Director J.A. Bayona, who has previous brought us The Orphanage and The Impossible, appears to be in total command of proceedings and there is a confidence that accompanies the film. It will come as no surprise that Bayona is a long-time friend of Guillermo del Toro, with A Monster Calls sharing the same dark visual imagery that has come to define much of the Mexican director’s work. The screenplay by Stephen Ness, who wrote the original novel, is also rich in mythology and has a real feel for its stormy and exposed surroundings, making easy to forgive the couple moments of clunky dialogue.
A Monster Calls may be set on a children’s novel, but the film adaptation may even be too dark for some of the adults that go to see it. I can imagine this film being the cause of many a child’s haunted dreams and sleepless nights. Traditionally much of the best children’s literature and film contain this darker quality, and Bayona’s project is all the better for it.

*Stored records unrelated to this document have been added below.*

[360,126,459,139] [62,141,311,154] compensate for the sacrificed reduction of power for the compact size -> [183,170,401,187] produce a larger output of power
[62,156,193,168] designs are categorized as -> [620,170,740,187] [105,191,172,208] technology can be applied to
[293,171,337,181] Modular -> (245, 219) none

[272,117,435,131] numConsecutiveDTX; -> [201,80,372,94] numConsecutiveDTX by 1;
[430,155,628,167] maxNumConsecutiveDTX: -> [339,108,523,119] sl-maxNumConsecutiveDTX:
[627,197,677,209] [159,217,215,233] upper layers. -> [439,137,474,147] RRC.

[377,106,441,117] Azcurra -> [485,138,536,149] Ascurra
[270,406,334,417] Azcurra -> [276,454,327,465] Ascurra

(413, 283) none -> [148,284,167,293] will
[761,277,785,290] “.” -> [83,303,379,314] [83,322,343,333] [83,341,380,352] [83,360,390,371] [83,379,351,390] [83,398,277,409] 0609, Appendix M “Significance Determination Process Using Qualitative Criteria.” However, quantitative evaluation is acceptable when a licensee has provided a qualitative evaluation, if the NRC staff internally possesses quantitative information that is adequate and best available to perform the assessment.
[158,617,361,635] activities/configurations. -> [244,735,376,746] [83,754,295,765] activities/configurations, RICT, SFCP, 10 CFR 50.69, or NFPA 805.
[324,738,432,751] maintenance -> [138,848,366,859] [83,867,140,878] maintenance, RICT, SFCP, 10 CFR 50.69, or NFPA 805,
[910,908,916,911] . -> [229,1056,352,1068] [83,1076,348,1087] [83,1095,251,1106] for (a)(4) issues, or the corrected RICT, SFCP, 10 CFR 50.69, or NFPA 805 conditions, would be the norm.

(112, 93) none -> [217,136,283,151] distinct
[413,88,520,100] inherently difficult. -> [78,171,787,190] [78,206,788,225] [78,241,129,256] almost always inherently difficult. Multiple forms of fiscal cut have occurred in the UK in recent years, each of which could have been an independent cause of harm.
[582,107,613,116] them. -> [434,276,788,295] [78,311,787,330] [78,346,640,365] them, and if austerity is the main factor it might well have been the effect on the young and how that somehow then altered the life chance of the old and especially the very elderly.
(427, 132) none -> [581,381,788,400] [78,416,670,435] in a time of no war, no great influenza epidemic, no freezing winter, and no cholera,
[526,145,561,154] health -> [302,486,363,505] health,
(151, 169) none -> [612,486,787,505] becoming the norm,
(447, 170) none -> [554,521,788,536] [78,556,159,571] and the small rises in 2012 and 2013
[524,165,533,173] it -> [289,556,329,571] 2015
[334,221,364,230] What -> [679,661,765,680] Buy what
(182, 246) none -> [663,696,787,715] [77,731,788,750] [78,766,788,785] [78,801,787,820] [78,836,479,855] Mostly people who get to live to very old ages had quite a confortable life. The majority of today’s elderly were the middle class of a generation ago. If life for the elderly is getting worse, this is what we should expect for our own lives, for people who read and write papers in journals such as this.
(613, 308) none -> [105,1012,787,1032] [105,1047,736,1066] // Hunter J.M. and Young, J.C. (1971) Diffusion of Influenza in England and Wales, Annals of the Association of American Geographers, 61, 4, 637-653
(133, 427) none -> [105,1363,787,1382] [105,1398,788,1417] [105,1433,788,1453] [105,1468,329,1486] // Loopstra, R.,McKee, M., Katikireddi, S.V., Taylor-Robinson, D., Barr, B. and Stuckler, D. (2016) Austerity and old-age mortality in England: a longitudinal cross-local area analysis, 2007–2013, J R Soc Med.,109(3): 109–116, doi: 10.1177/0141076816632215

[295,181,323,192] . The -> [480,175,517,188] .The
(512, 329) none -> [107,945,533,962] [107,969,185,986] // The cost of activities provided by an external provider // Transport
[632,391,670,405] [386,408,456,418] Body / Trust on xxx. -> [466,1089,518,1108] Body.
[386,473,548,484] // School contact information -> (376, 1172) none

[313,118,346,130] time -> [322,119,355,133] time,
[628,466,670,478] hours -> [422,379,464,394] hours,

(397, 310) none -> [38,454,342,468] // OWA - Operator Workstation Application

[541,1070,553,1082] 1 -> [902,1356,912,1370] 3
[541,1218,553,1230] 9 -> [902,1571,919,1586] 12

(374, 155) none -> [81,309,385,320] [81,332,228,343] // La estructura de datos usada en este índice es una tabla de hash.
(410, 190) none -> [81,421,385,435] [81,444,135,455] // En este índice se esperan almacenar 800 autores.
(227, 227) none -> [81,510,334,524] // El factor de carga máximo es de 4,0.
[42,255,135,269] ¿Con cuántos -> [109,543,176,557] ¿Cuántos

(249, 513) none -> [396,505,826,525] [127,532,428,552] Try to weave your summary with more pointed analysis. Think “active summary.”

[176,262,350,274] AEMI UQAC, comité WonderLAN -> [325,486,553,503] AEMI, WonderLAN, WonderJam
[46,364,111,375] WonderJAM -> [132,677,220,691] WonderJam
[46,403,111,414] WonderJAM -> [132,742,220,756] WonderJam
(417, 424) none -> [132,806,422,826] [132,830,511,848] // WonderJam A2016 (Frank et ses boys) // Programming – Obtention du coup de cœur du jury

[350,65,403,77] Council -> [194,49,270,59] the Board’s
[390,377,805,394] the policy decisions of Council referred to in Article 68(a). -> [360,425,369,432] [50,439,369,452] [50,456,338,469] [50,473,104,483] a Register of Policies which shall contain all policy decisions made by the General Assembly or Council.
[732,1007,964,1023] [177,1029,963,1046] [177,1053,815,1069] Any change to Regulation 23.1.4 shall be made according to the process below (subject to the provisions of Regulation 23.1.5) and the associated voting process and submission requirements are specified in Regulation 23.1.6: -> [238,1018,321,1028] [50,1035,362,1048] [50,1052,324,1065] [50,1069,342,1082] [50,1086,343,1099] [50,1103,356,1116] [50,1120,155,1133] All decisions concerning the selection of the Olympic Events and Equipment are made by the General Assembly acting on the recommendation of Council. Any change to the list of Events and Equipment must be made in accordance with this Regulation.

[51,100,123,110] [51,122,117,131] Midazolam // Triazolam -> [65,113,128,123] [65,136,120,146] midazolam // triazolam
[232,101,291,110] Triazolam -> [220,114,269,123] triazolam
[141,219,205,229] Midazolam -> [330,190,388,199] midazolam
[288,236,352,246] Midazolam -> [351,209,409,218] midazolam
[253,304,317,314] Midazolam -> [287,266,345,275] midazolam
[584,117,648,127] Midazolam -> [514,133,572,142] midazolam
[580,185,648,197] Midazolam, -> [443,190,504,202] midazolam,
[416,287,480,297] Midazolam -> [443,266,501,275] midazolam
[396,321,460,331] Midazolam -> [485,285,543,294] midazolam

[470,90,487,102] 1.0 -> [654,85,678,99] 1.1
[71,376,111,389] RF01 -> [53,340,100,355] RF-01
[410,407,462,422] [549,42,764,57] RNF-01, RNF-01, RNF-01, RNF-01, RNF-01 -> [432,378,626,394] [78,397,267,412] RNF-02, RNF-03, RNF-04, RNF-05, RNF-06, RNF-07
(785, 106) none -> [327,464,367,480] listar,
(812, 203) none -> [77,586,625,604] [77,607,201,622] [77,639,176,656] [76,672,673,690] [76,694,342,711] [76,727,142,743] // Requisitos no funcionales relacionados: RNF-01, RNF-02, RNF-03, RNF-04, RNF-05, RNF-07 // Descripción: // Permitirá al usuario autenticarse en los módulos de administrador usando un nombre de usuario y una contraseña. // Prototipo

The watercolour amination of the monster’s world is incredibly effective and holds the same fluidity of dream images. The visuals transition smoothly between the real and monster’s world, and there is a realism to the cinematography and set-design that contrasts beautifully with the colourful amination.
Filled with emotional and psychological complexity, the film dives deep into the trauma of childhood with beauty and feeling. Destined to capture the imagination of generations to come, Stephen Ness’ story is a match for the fluctuations of growing up. Rich in gothic mythology, A Monster Calls is the darkest children’s tale I’ve ever seen.
A Monster Calls is in cinemas from January 1st.